The company's new management has been clear about its need to convince the Fed, with CEO Mike Corbat specifically stressing on its third quarter conference call that it must get the "qualitative" aspect of the capital return process right. "We laid out that we wanted to get the right result in terms of last year's submission. I think we got that and I think importantly, it just wasn't the quantitative piece, it was the qualitative piece," Corbat said.


Nomura analyst Steven Chubak said in a note today that the issues the Fed detailed could be fixed quickly, but that "Citi's relationship with regulators (CEO Corbat was widely perceived to have good rapport with the Fed) may take longer to mend."


In explaining its decision to reject Citi, the Fed said that the bank had "a number of deficiencies in its capital planning practices" and that Citi had difficulties projecting "revenue and losses under a stressful scenario for material parts of the firm's global operations."


One analyst, Gerard Cassidy at RBC Capital Markets, speculated that the Fed's rejection was at least partially tied to Citi's recent massive earnings restatement following its Mexican unit Banamex allegedly getting defrauded out of $400 million by oil services company Oceangrafia, which Corbat described as a "despicable crime." Citi had to restate its 2013 earnings by $235 million as a result. In a research note, Cassidy said, "We believe that the failure was driven from a qualitative perspective with the recent Mexico fraud investigation."


If that's the case, then one of Citi's putative strengths, its business and consumer lending across the world and especially Latin America, might be a weakness in the eyes of its most important regulator, the Federal Reserve. Some 39% of its $76 billion in revenue in 2013 came from overseas and 68% of its $13.7 billion in profits.


This March at an investor conference, chief financial officer John Gerspach said, "Our goal is to increase the amount of capital that we return to shareholders over time," and that the bank's ability to hit its projected 10% return on tangible common equity, a widely watched measure of bank performance, "requires increasing the amount of capital returned to our shareholders in the coming years, subject to regulatory approval."


Those plans are on hold for at least a year, and Citi was only at 8.2% return in 2013. "It's not dead, it's delayed," Mayo said, referring to Citi's increased buyback plans.


Analysts at KBW downgraded Citi to its equivalent of a neutral rating following the Federal Reserve's decision. "We believed that the restructuring would support increased capital return in 2014 (and beyond)," said KBW analysts Frederick Cannon in a note. "However, restructuring has been slow to progress, in our view, and now Citi is faced with the possibility of lower capital return."

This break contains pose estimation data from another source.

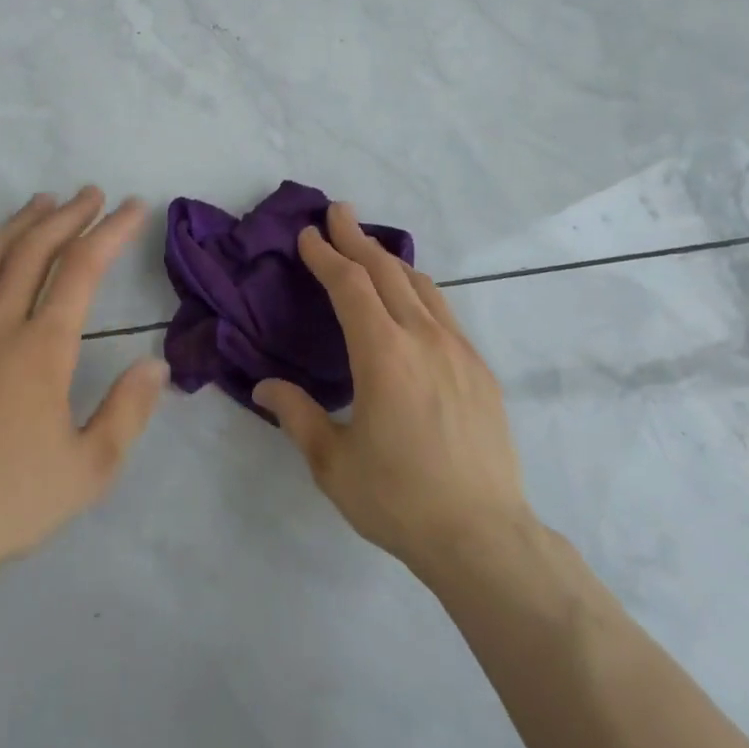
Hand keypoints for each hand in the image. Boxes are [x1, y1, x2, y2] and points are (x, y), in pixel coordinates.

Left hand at [0, 188, 167, 585]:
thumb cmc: (12, 501)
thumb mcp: (90, 467)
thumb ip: (128, 411)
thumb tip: (156, 364)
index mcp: (43, 349)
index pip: (83, 269)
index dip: (112, 231)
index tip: (133, 208)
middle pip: (34, 250)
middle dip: (67, 215)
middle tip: (91, 194)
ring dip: (18, 223)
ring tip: (42, 203)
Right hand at [256, 203, 531, 578]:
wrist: (483, 535)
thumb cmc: (398, 499)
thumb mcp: (333, 462)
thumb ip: (297, 416)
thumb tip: (265, 386)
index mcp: (383, 355)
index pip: (351, 286)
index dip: (327, 256)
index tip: (309, 234)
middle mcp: (424, 339)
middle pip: (387, 272)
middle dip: (357, 239)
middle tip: (338, 212)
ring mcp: (459, 351)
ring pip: (421, 286)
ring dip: (391, 260)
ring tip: (370, 247)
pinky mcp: (480, 370)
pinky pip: (444, 312)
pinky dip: (419, 290)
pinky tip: (412, 300)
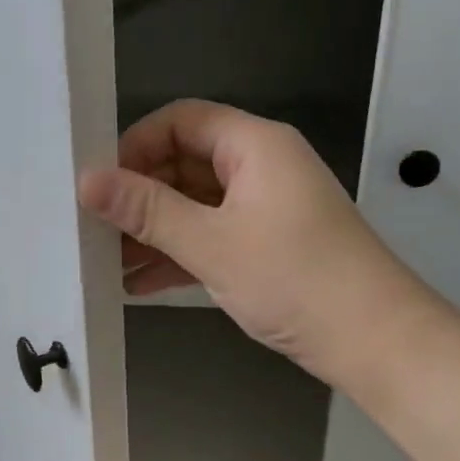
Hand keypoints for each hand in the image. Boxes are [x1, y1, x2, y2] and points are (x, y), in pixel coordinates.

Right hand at [78, 99, 429, 391]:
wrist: (372, 339)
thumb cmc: (294, 278)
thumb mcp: (212, 243)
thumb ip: (147, 211)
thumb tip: (87, 181)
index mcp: (255, 145)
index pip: (181, 121)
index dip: (135, 145)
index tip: (99, 185)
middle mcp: (261, 168)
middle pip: (185, 164)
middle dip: (139, 197)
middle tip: (92, 229)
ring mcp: (265, 210)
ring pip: (195, 207)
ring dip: (154, 233)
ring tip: (106, 264)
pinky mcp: (267, 248)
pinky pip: (212, 239)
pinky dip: (178, 256)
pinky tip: (138, 284)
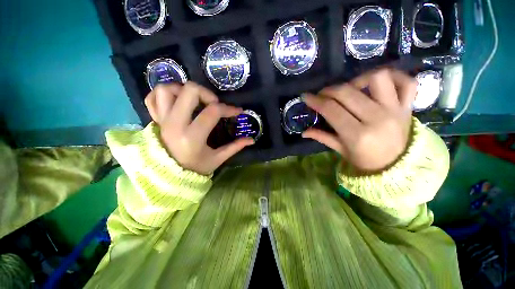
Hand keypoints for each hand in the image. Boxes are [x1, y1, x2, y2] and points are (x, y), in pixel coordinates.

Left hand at [144, 82, 253, 174]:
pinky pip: (153, 97)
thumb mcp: (218, 159)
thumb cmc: (195, 168)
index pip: (212, 112)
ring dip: (183, 90)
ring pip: (166, 89)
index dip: (228, 109)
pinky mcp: (154, 119)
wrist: (168, 175)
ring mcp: (161, 120)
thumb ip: (235, 147)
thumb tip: (252, 140)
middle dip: (207, 93)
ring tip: (195, 100)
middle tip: (214, 104)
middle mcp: (174, 124)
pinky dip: (165, 94)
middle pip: (189, 91)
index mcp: (192, 137)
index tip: (237, 111)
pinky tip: (177, 101)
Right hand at [304, 69, 416, 172]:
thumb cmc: (365, 160)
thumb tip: (304, 132)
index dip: (316, 101)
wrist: (397, 166)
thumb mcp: (341, 150)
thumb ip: (322, 137)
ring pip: (378, 78)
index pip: (331, 110)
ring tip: (351, 88)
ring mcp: (395, 110)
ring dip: (358, 79)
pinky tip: (378, 83)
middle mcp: (377, 119)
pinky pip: (407, 82)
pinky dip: (394, 76)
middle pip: (347, 93)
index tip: (306, 97)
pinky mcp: (408, 106)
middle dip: (329, 90)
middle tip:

But Citi can always up its capital return later — the money hasn't gone anywhere — but Mayo thinks the bank's management needs to make a statement that its forcefully addressing the problems the Fed has identified. "They need to take aggressive action to show they're not the old Citigroup."


Citi's stock has been lagging its peers and its competitor Bank of America — its down 9% this year.


Citi's stock has been lagging its peers and its competitor Bank of America — its down 9% this year.